Staining of acetylcholine receptors at the adult mouse and embryonic chick neuromuscular junctions using erabutoxin b and the antibody against acetylcholine receptors.

Abstract

Acetylcholine receptors (AChRs) at the adult mouse and embryonic chick neuromuscular junctions were visualized by using erabutoxin b (Eb), one of the short-chain neurotoxins from Laticauda semifasciata, and antibody against AChRs of the electric organ from Narke japonica. Visualization of AChRs was performed by the following three methods: (1) staining with rhodaminelabeled Eb (TMR-Eb), (2) staining with horseradish peroxidase-labeled Eb (HRP-Eb), and (3) indirect immunofluorescence microscopy using the antibody against purified AChRs.

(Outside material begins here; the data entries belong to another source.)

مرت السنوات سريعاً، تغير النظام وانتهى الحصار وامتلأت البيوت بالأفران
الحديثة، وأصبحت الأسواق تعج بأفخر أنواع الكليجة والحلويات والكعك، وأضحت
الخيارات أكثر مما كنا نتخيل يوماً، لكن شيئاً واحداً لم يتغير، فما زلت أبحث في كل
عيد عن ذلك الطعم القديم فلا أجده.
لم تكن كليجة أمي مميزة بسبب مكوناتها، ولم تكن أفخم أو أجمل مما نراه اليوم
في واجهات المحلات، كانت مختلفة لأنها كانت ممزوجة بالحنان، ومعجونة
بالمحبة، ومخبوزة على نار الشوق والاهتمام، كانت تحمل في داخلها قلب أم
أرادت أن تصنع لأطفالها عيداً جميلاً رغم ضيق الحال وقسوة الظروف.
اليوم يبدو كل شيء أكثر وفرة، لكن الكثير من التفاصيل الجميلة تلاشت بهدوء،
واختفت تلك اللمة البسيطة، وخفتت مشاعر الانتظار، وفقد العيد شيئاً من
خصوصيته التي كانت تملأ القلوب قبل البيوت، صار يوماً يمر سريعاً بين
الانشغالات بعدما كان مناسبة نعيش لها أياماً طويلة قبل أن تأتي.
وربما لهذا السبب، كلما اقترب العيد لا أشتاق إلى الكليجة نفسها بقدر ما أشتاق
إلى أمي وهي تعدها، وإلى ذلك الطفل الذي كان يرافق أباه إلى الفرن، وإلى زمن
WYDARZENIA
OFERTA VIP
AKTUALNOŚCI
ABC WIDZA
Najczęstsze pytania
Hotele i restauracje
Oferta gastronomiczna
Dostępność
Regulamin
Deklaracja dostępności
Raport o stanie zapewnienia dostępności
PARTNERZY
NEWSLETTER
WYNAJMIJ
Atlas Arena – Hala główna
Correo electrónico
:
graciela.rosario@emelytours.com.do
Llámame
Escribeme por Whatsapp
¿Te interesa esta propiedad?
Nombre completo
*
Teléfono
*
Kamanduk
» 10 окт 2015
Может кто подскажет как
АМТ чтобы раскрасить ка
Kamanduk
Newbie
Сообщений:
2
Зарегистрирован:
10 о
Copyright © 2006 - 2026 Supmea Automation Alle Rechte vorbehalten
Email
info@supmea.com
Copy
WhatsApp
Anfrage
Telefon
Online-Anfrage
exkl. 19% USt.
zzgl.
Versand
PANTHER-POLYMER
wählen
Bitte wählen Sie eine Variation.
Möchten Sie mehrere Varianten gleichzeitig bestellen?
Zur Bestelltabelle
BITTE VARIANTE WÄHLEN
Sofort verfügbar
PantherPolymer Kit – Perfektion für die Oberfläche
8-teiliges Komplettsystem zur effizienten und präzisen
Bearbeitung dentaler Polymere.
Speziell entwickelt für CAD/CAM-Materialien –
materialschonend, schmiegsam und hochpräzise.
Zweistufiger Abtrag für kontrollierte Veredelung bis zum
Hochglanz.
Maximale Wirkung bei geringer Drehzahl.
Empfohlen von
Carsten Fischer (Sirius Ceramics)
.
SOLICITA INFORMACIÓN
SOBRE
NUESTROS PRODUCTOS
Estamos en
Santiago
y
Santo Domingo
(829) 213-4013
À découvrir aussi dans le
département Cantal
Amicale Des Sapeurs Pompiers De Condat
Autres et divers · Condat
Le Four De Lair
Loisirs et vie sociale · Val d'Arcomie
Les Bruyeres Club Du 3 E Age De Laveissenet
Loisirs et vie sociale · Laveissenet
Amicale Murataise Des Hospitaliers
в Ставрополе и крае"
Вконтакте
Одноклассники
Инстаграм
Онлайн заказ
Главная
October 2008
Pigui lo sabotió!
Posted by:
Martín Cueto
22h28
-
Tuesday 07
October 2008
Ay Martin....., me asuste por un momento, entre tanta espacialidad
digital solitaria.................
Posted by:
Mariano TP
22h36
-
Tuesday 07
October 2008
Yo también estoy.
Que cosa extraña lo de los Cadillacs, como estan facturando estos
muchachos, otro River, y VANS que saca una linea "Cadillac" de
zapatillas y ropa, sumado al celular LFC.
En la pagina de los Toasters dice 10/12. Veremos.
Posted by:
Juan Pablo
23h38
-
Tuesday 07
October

At the light microscopic level, TMR-Eb offered the most simple and rapid procedure for producing clear images. The HRP-Eb method was suitable for viewing the distribution of AChRs at the ultrastructural level. These procedures revealed that adult neuromuscular junctions had a nearly uniform distribution of AChRs at their postsynaptic membrane, whereas embryonic ones possessed aggregations of small discrete regions of high AChR concentration. Similar regions of AChRs were observed on the nonjunctional myotube surface.